As parents get to know their baby and their baby’s patterns, it can be helpful to remember that each baby is on his or her own timetable in terms of growth and development. They are constantly growing and maturing physically, cognitively and emotionally. There is no one set age at which babies reach particular milestones. For example, babies will roll over, or sit up or get their first tooth or reliably sleep a longer stretch of time at night when they are ready to do so. Parenting in a responsive way, taking their cues from their own little ones will help parents to support their babies to grow and develop at their own optimal pace.

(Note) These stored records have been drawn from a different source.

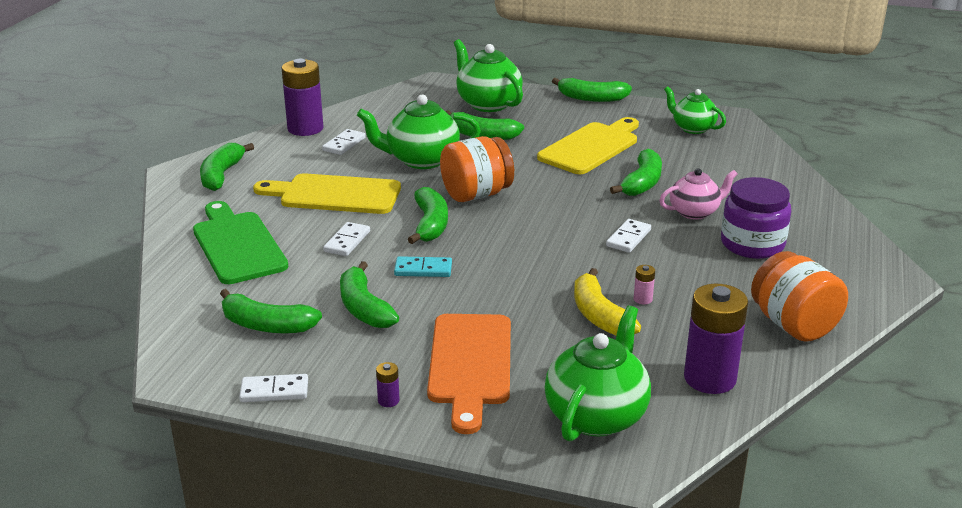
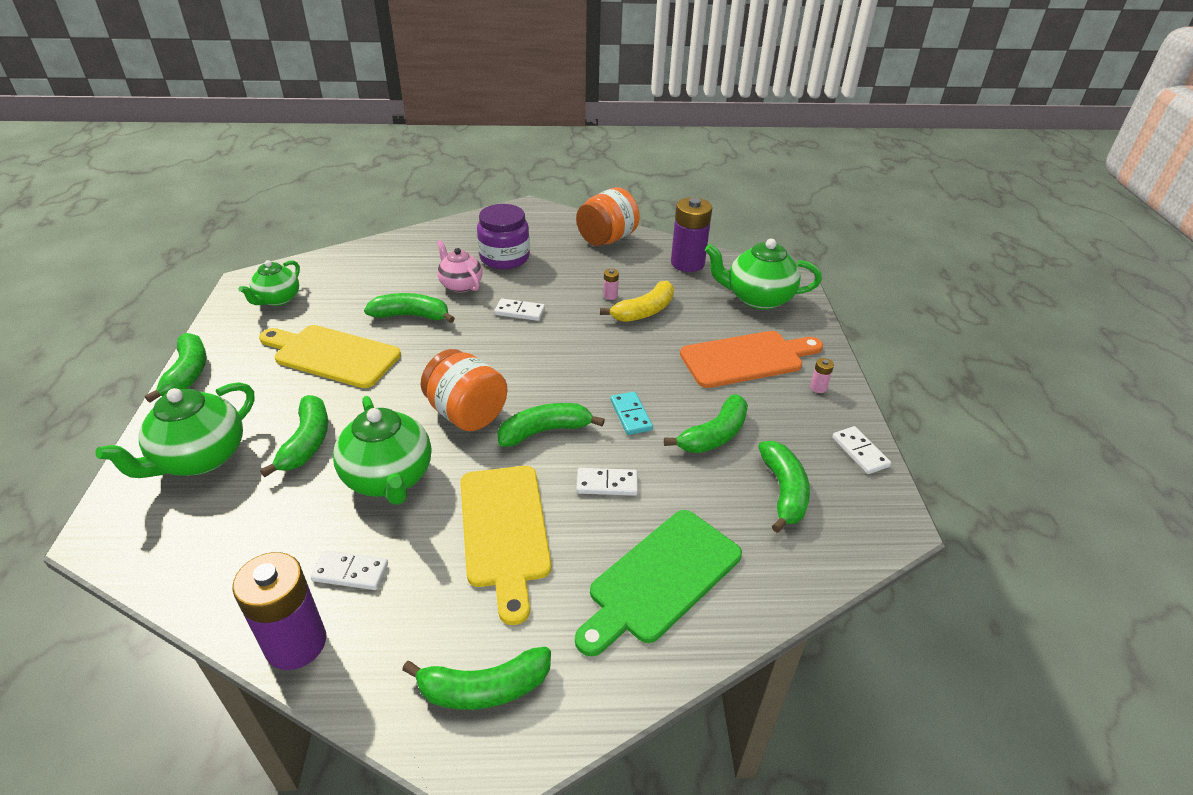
camera: 110 degrees left, 10 degrees up
(388, 400) = (818, 387): purple battery -> pink battery

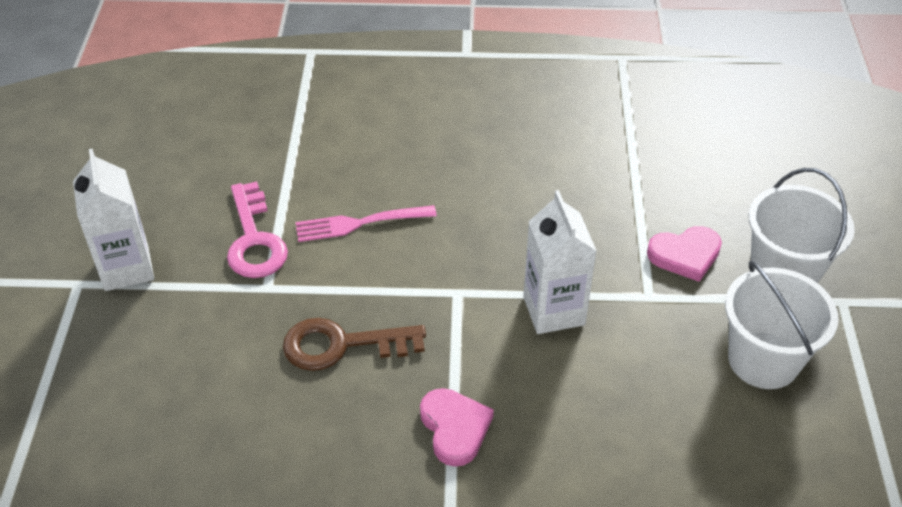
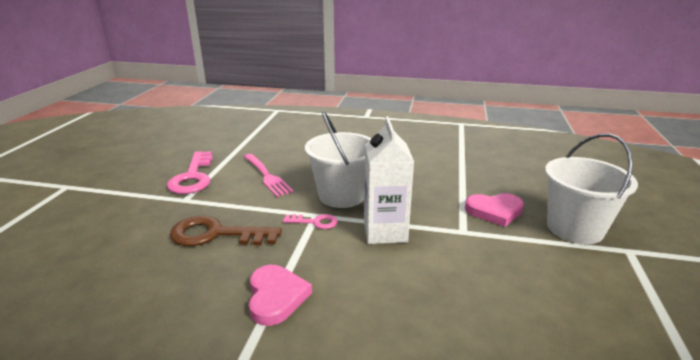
camera: 10 degrees right, 20 degrees down
(127, 268) = (102, 182): white carton -> none
(361, 223) = (266, 176): pink fork -> pink fork turned 120 degrees counterclockwise
(461, 306) = (315, 222): none -> pink key
(763, 360) = (560, 281): white bucket -> white bucket (342, 195)

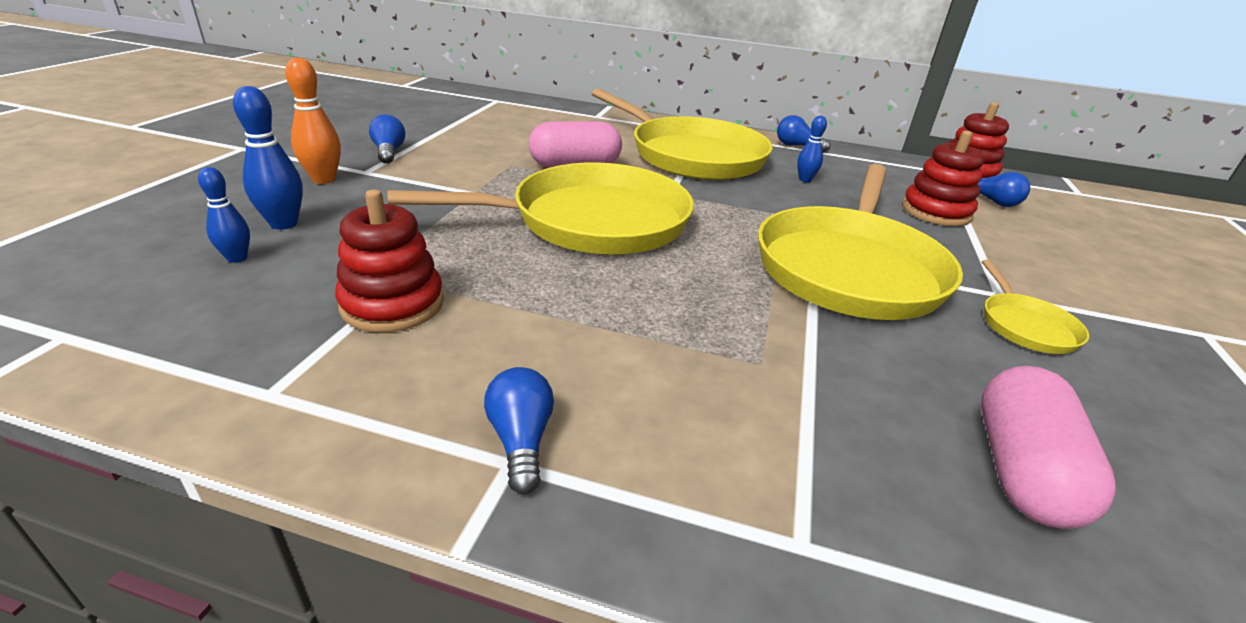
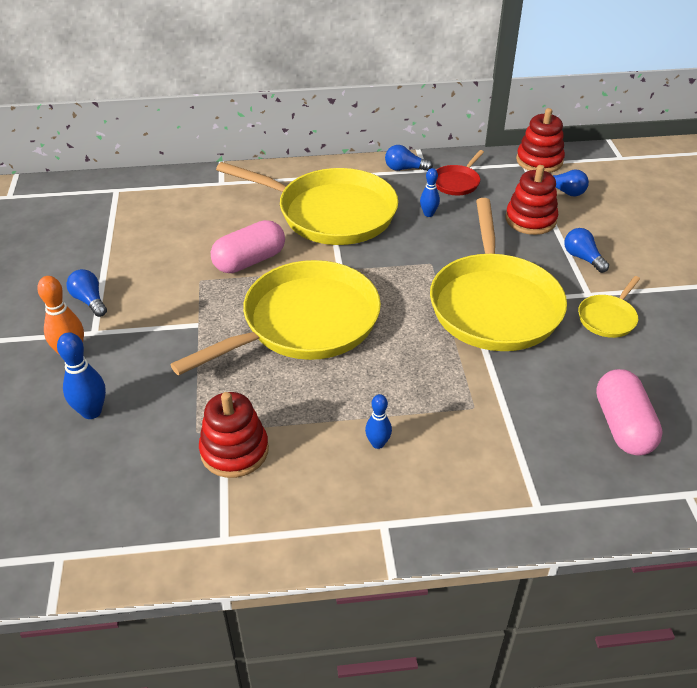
camera: 20 degrees left, 10 degrees up
(237, 258) = (94, 455): blue bowling pin -> blue bowling pin (378, 443)
(521, 441) = (380, 510): blue light bulb -> blue light bulb (582, 258)
(853, 167) = (457, 182): none -> red pan
(1025, 326) = (608, 318): yellow pan -> yellow pan turned 60 degrees clockwise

That’s all well and good for baby, you may say, but it doesn’t change the fact that many new parents are exhausted and need help and support to get through the prolonged period of sleep disturbance that they are experiencing. For moms returning to work outside the home at 12 weeks or so postpartum, fatigue is a huge issue. Being patient and singing a few Kumbayas isn’t going to cut it! Parents may find it useful to focus on strategies that help them cope with an infant’s night time wakefulness. Accept offers of help from friends and family members. In the early weeks at home with a baby, limit visitors unless they are helpful. Invite visitors to bring a meal and to complete a chore while they are visiting. (Some parents even post a list on the refrigerator or another central location of tasks needing completion.) Rest when you can; if possible nap when your baby is napping. If your baby goes to bed early in the evening, consider resisting the temptation to catch up on paperwork or watch TV. Take advantage of the chance to grab a nap before the next feeding. If there are 2 parents in the household, figure out what ways you can support and help each other. If you are going it alone, consider a budget line-item for outsourcing outside help for anything and everything you can afford to delegate. Remember that it will not be forever that your little one wakes so frequently; it may not make dealing with the intensity of his or her needs easy, but it may make it feel a little less daunting and more manageable. Trust in the knowledge that your baby will not go off to college needing to nurse to sleep. And if anyone asks you how baby is sleeping, the ready answer is, “Like a baby!”